-- Supplied text follows --

Through its TouchMark business, Delphon (a Hayward, CA-based manufacturer) provides high quality, precision pad printing services to the medical device and electronics industries. Pad printing is a printing process that can transfer a 2D image onto a 3D object. The company’s cleanroom manufacturing facility enables it to handle prototypes ranging from small clinical trials and engineering lots to large production volumes.
Like most manufacturers today, Delphon has been finding it difficult to find machine operators for its production operations.
“Recruiting operators has been next to impossible. It only got harder once the pandemic hit,” said James Garner, director of TouchMark’s manufacturing operations.
“TouchMark had considered robotic automation in the past, but the ROI never made sense,” Garner said. “Other cobots (collaborative robots) worked at the same rate as a human operator, needed constant supervision, and came with a big sticker price. Choosing one of these cobots would mean that TouchMark’s labor costs and throughput would have stayed the same, while its capex would have increased.”
Despite its lack of success finding suitable robotic automation technologies for its operations, Delphon continued its search and found the Rapid Machine Operator (RMO) from Rapid Robotics to be different. A key factor for Delphon is that RMOs with built-in computer vision and pre-trained artificial intelligence to operate the kinds of machines TouchMark used could be hired for $2,100 per month.

-- Supplied text concluded --
-- Material provided follows --

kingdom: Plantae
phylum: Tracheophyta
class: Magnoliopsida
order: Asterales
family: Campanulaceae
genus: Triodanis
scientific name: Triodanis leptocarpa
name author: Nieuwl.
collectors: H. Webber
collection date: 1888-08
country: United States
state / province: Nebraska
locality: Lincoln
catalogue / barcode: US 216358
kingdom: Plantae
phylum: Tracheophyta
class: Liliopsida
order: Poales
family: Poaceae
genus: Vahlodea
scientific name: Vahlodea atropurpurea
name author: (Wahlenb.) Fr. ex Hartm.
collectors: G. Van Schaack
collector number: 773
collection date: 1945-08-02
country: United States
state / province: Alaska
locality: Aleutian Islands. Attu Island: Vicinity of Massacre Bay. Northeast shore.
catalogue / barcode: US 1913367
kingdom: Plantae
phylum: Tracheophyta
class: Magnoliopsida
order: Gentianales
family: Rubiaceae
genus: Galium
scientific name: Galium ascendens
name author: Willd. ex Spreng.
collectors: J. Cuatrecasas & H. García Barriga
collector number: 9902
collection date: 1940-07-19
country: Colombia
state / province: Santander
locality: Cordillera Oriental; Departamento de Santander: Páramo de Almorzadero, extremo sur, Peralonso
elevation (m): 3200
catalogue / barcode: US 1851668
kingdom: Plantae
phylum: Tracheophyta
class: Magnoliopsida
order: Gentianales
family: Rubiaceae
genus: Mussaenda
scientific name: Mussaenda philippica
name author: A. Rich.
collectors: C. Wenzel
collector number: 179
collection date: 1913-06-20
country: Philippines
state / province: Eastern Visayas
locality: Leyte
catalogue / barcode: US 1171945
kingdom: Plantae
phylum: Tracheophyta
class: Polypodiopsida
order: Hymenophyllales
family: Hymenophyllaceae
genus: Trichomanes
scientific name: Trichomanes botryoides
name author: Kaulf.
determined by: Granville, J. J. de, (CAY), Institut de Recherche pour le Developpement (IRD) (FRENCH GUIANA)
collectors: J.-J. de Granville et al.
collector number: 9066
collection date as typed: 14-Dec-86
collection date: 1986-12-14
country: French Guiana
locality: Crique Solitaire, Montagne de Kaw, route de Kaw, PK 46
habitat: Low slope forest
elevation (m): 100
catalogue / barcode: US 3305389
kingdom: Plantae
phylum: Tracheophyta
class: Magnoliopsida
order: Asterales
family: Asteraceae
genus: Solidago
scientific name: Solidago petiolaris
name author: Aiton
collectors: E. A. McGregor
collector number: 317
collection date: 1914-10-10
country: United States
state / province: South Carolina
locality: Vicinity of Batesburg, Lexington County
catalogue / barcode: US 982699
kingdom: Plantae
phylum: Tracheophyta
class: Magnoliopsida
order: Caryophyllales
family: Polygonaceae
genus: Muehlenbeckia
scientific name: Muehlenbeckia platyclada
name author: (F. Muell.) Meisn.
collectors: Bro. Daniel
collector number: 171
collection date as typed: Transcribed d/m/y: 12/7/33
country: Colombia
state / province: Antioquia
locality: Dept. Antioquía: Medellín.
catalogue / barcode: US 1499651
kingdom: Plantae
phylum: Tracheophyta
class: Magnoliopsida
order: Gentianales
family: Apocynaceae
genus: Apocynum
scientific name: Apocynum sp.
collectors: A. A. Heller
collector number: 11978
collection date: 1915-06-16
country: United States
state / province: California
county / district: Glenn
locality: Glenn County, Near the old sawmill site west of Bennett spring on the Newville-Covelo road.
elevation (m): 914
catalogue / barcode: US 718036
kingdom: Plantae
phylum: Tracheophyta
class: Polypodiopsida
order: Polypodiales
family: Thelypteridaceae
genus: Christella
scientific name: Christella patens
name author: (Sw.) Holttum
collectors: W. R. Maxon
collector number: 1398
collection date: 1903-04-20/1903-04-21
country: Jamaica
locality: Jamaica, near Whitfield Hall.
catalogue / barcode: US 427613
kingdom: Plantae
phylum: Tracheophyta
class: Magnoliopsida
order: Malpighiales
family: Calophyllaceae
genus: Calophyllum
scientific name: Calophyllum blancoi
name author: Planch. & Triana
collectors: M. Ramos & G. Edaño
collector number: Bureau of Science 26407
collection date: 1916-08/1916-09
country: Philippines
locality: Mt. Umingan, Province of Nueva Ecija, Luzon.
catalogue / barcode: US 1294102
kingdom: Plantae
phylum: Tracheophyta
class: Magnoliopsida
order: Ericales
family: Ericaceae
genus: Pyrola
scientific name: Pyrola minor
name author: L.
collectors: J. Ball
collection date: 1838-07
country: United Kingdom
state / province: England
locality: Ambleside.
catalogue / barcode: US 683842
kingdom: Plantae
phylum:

-- Material provided concluded --

_Activity list_:
• a. Reproduce the Delphon passage word for word, starting at "Despite its lack" and continuing up to and including "for $2,100 per month.".
• b. According to the Delphon passage, what position does James Garner hold?
• c. Decide whether each statement agrees with the Delphon passage, answering yes or no and quoting the deciding words: (i) Delphon is based in Hayward, California. (ii) The cleanroom facility handles only large production volumes. (iii) Garner said other cobots worked faster than a human operator.
The rows come from a source separate from the Delphon passage.

_Responses to the exercise_:
• a.
Despite its lack of success finding suitable robotic automation technologies for its operations, Delphon continued its search and found the Rapid Machine Operator (RMO) from Rapid Robotics to be different. A key factor for Delphon is that RMOs with built-in computer vision and pre-trained artificial intelligence to operate the kinds of machines TouchMark used could be hired for $2,100 per month.

• b. He is director of TouchMark's manufacturing operations.

• c.
(i) Yes: "a Hayward, CA-based manufacturer"
(ii) No: "ranging from small clinical trials and engineering lots to large production volumes"
(iii) No: "worked at the same rate as a human operator"